SOURCE MATERIAL:
┌────────
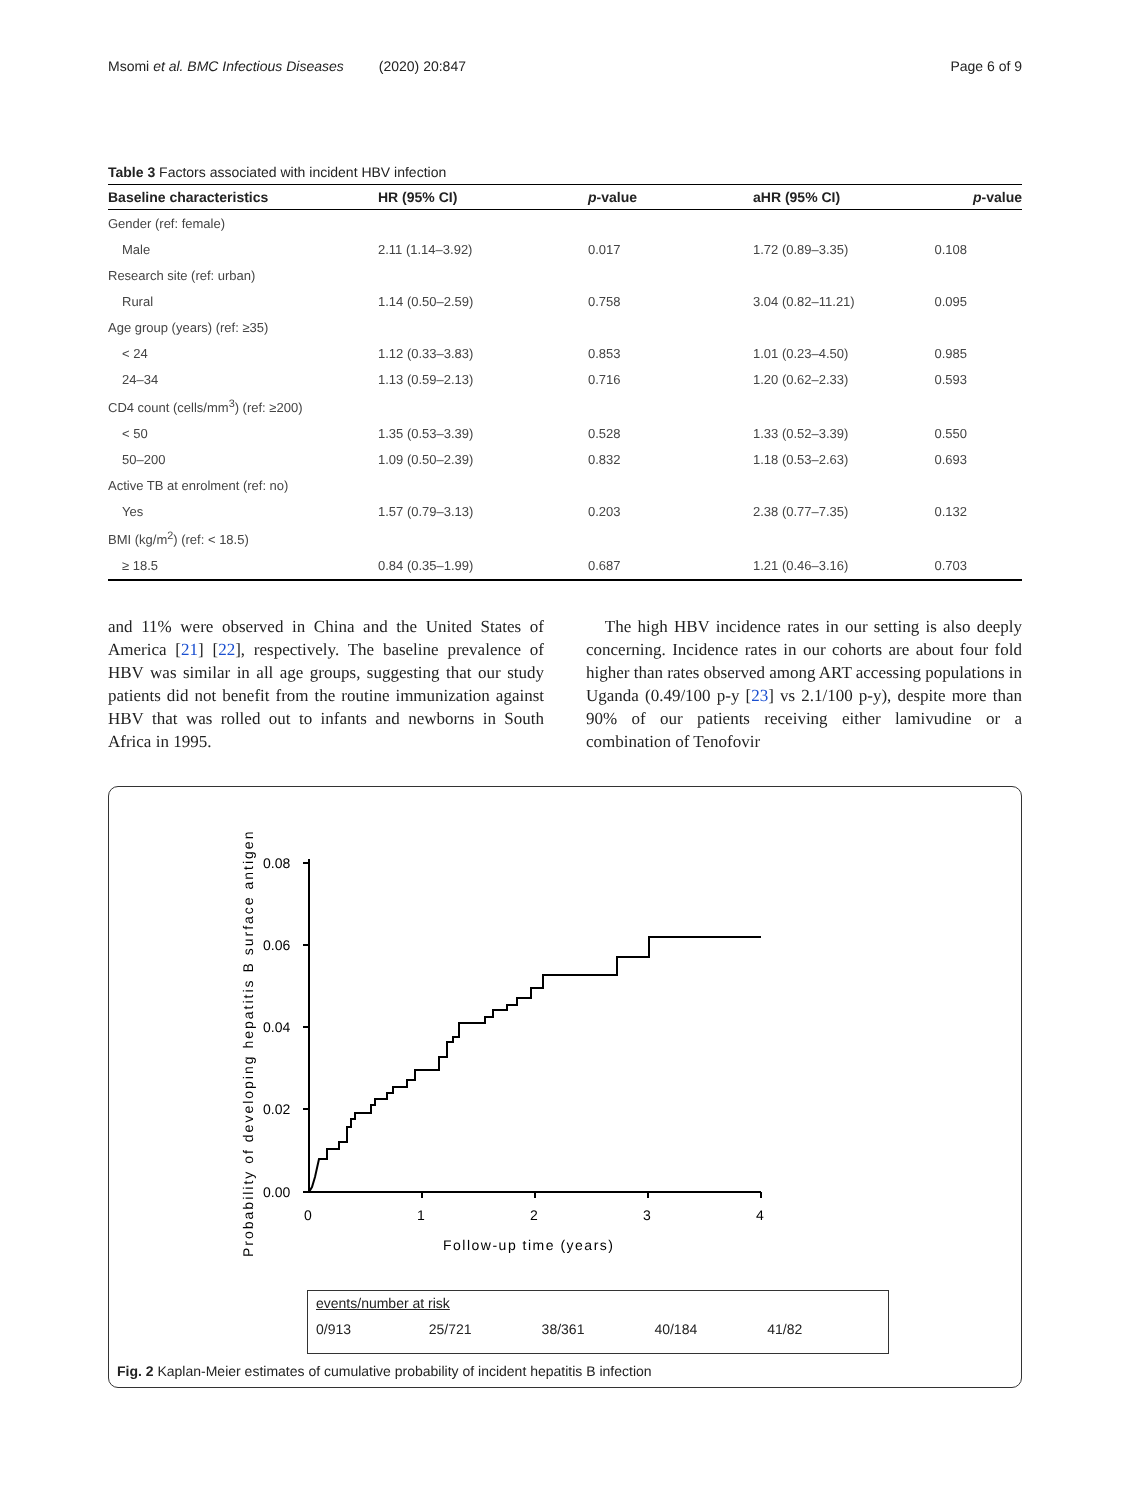Msomi et al. BMC Infectious Diseases (2020) 20:847 Page 6 of 9
Table 3 Factors associated with incident HBV infection
| Baseline characteristics | HR (95% CI) | p -value | aHR (95% CI) | p -value |
| --- | --- | --- | --- | --- |
| Gender (ref: female) | | | | |
| Male | 2.11 (1.14–3.92) | 0.017 | 1.72 (0.89–3.35) | 0.108 |
| Research site (ref: urban) | | | | |
| Rural | 1.14 (0.50–2.59) | 0.758 | 3.04 (0.82–11.21) | 0.095 |
| Age group (years) (ref: ≥35) | | | | |
| < 24 | 1.12 (0.33–3.83) | 0.853 | 1.01 (0.23–4.50) | 0.985 |
| 24–34 | 1.13 (0.59–2.13) | 0.716 | 1.20 (0.62–2.33) | 0.593 |
| CD4 count (cells/mm<sup>3</sup>) (ref: ≥200) | | | | |
| < 50 | 1.35 (0.53–3.39) | 0.528 | 1.33 (0.52–3.39) | 0.550 |
| 50–200 | 1.09 (0.50–2.39) | 0.832 | 1.18 (0.53–2.63) | 0.693 |
| Active TB at enrolment (ref: no) | | | | |
| Yes | 1.57 (0.79–3.13) | 0.203 | 2.38 (0.77–7.35) | 0.132 |
| BMI (kg/m<sup>2</sup>) (ref: < 18.5) | | | | |
| ≥ 18.5 | 0.84 (0.35–1.99) | 0.687 | 1.21 (0.46–3.16) | 0.703 |
and 11% were observed in China and the United States of America [21] [22], respectively. The baseline prevalence of HBV was similar in all age groups, suggesting that our study patients did not benefit from the routine immunization against HBV that was rolled out to infants and newborns in South Africa in 1995.
The high HBV incidence rates in our setting is also deeply concerning. Incidence rates in our cohorts are about four fold higher than rates observed among ART accessing populations in Uganda (0.49/100 p-y [23] vs 2.1/100 p-y), despite more than 90% of our patients receiving either lamivudine or a combination of Tenofovir
Probability of developing hepatitis B surface antigen
0.08
0.06
0.04
0.02
0.00
0
1
2
3
4
Follow-up time (years)
events/number at risk
0/913 25/721 38/361 40/184 41/82
Fig. 2 Kaplan-Meier estimates of cumulative probability of incident hepatitis B infection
└────────
INSTRUCTIONS FOR THE TASK: Exactly as written, give the entries above again, with no images.

ANSWER BOX:
Msomi et al. BMC Infectious Diseases (2020) 20:847 Page 6 of 9
Table 3 Factors associated with incident HBV infection
| Baseline characteristics | HR (95% CI) | p -value | aHR (95% CI) | p -value |
| --- | --- | --- | --- | --- |
| Gender (ref: female) | | | | |
| Male | 2.11 (1.14–3.92) | 0.017 | 1.72 (0.89–3.35) | 0.108 |
| Research site (ref: urban) | | | | |
| Rural | 1.14 (0.50–2.59) | 0.758 | 3.04 (0.82–11.21) | 0.095 |
| Age group (years) (ref: ≥35) | | | | |
| < 24 | 1.12 (0.33–3.83) | 0.853 | 1.01 (0.23–4.50) | 0.985 |
| 24–34 | 1.13 (0.59–2.13) | 0.716 | 1.20 (0.62–2.33) | 0.593 |
| CD4 count (cells/mm<sup>3</sup>) (ref: ≥200) | | | | |
| < 50 | 1.35 (0.53–3.39) | 0.528 | 1.33 (0.52–3.39) | 0.550 |
| 50–200 | 1.09 (0.50–2.39) | 0.832 | 1.18 (0.53–2.63) | 0.693 |
| Active TB at enrolment (ref: no) | | | | |
| Yes | 1.57 (0.79–3.13) | 0.203 | 2.38 (0.77–7.35) | 0.132 |
| BMI (kg/m<sup>2</sup>) (ref: < 18.5) | | | | |
| ≥ 18.5 | 0.84 (0.35–1.99) | 0.687 | 1.21 (0.46–3.16) | 0.703 |
and 11% were observed in China and the United States of America [21] [22], respectively. The baseline prevalence of HBV was similar in all age groups, suggesting that our study patients did not benefit from the routine immunization against HBV that was rolled out to infants and newborns in South Africa in 1995.
The high HBV incidence rates in our setting is also deeply concerning. Incidence rates in our cohorts are about four fold higher than rates observed among ART accessing populations in Uganda (0.49/100 p-y [23] vs 2.1/100 p-y), despite more than 90% of our patients receiving either lamivudine or a combination of Tenofovir
Probability of developing hepatitis B surface antigen
0.08
0.06
0.04
0.02
0.00
0
1
2
3
4
Follow-up time (years)
events/number at risk
0/913 25/721 38/361 40/184 41/82
Fig. 2 Kaplan-Meier estimates of cumulative probability of incident hepatitis B infection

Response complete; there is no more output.